Limitations on compositing: not smart when applying scale trasnforms. On Mac, scale:2 just blows up bitmap, and looks fuzzy. MSIE10 uses Direct2D so it doesn't have this issue.
If we redid WebKit, would it be based on compositing primitives instead of bitmap primitives? No, it probably has to live under the platform layer. MSIE10 has thrown everything out and rebuilt using Direct2D, with good performance gains.
- In Safari, "show compositing borders".
- Every composited layer gets a border.
- The number represents the number of times the layer has been repainted.
- Yellow, now green, boxes have no css properties, so the layer is used just for geometry, and doesn't need a backing store.
- Red represents layers that need a backing store.
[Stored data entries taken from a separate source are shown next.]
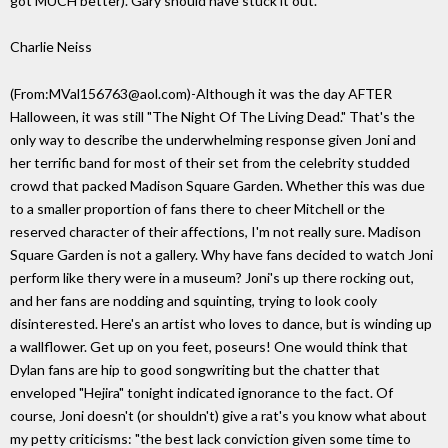
got MUCH better). Gary should have stuck it out.
Charlie Neiss
(From:MVal156763@aol.com)-Although it was the day AFTER
Halloween, it was still "The Night Of The Living Dead." That's the
only way to describe the underwhelming response given Joni and
her terrific band for most of their set from the celebrity studded
crowd that packed Madison Square Garden. Whether this was due
to a smaller proportion of fans there to cheer Mitchell or the
reserved character of their affections, I'm not really sure. Madison
Square Garden is not a gallery. Why have fans decided to watch Joni
perform like thery were in a museum? Joni's up there rocking out,
and her fans are nodding and squinting, trying to look cooly
disinterested. Here's an artist who loves to dance, but is winding up
a wallflower. Get up on you feet, poseurs! One would think that
Dylan fans are hip to good songwriting but the chatter that
enveloped "Hejira" tonight indicated ignorance to the fact. Of
course, Joni doesn't (or shouldn't) give a rat's you know what about
my petty criticisms: "the best lack conviction given some time to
- Blue outline: composited because it has overflow:hidden/scroll on it.
- Do you see popping? Something popping in front is probably composited.
- In gdb, debug only "call showLayerTree" any RenderLayer tree. This shows it as a z-order tree. Also prints whether RenderLayer is composited, and why. Also shows which GraphicsLayers are associated with which RenderLayers.
- In inspector, turn on/off css properties that affect compositing; see overflow, z-order, transforms.
- Gmail bug anecdote: copy the DOM into a fresh document, to give you a snapshot. Although there was no CSS styling, the bug still repro'd.
- Via inspector, start deleting nodes.
WebCore lacks logic where knowing if elements up front obscure stuff behind it. Right now it just repaints everything behind it from back-to-front.
SVG compositing? Currently doesn't use RenderLayer at all. Probably need to split up RenderLayer with a separate compositing piece which SVG could use.